To achieve and maintain an acceptable ventricular rate (slowing down to 70-90 beats/min), beta-blockers, cardiac glycosides (digoxin), calcium antagonists (diltiazem), or combinations of these drugs are usually used:

  • Verapamil 5-10 mg (0.075-0.15 mg/kg) intravenously over 2 minutes.
  • Diltiazem 20 mg (0.25 mg/kg) intravenously over 2 minutes (continuous infusion - 5-15 mg/h).
  • Metoprolol 5.0 mg intravenously over 2-5 minutes (up to 3 doses of 5.0 mg can be administered at 5-minute intervals).
  • Propranolol 5-10 mg (up to 0.15 mg/kg) intravenously over 5 minutes.
  • Esmolol 0.5 mg/kg intravenously over 1 minute (continuous infusion - 0.05-0.2 mg/kg/min).

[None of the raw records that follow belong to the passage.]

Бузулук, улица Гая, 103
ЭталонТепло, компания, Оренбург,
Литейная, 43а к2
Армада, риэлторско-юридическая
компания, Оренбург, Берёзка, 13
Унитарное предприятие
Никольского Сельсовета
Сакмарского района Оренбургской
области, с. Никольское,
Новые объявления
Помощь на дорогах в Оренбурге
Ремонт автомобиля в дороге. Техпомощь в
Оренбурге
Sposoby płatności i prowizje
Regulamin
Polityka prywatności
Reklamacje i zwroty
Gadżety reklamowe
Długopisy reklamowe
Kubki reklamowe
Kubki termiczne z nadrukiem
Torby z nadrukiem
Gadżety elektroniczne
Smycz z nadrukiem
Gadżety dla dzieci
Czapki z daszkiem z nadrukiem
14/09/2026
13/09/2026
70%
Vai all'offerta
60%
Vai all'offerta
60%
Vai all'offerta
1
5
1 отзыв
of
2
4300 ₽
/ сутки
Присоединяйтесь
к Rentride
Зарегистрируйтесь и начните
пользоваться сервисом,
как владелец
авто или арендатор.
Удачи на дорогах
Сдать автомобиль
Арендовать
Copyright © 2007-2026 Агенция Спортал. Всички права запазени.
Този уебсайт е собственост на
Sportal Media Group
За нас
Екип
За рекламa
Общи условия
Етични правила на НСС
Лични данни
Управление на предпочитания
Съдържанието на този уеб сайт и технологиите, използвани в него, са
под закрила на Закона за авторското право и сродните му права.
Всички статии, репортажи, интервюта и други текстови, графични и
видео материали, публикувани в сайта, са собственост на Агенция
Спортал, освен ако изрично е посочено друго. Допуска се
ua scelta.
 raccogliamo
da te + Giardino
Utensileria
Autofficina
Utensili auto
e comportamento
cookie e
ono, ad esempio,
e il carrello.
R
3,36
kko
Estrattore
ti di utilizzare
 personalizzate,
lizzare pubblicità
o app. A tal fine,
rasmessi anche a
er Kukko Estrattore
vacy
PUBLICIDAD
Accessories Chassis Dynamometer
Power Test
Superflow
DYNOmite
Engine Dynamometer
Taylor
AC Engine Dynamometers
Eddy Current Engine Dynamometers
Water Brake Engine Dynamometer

  • Digoxin 0.25-0.5 mg intravenously, then for rapid saturation 0.25 mg can be administered intravenously every 4 hours up to a total dose of no more than 1.5 mg.
  • Cordarone 300 mg intravenously over 10 minutes, then intravenous infusion at a rate of 1 mg/min for 6 hours, then continued infusion at a rate of 0.5 mg/min.
  • Calcium antagonists (verapamil, diltiazem) and beta blockers are first-line drugs for emergency reduction of heart rate. Sustained slowing of ventricular rate with digoxin administration is achieved within 2-4 hours.

In case of decreased contractile function of the left ventricle, it is recommended to slow the heart rate with cardiac glycosides or cordarone. If the duration of the paroxysm of atrial fibrillation is less than 48 hours, cordarone in a dose of 300 mg (for 10-20 minutes) can be used to stop it, followed by maintenance infusion (900 mg cordarone for 24 hours).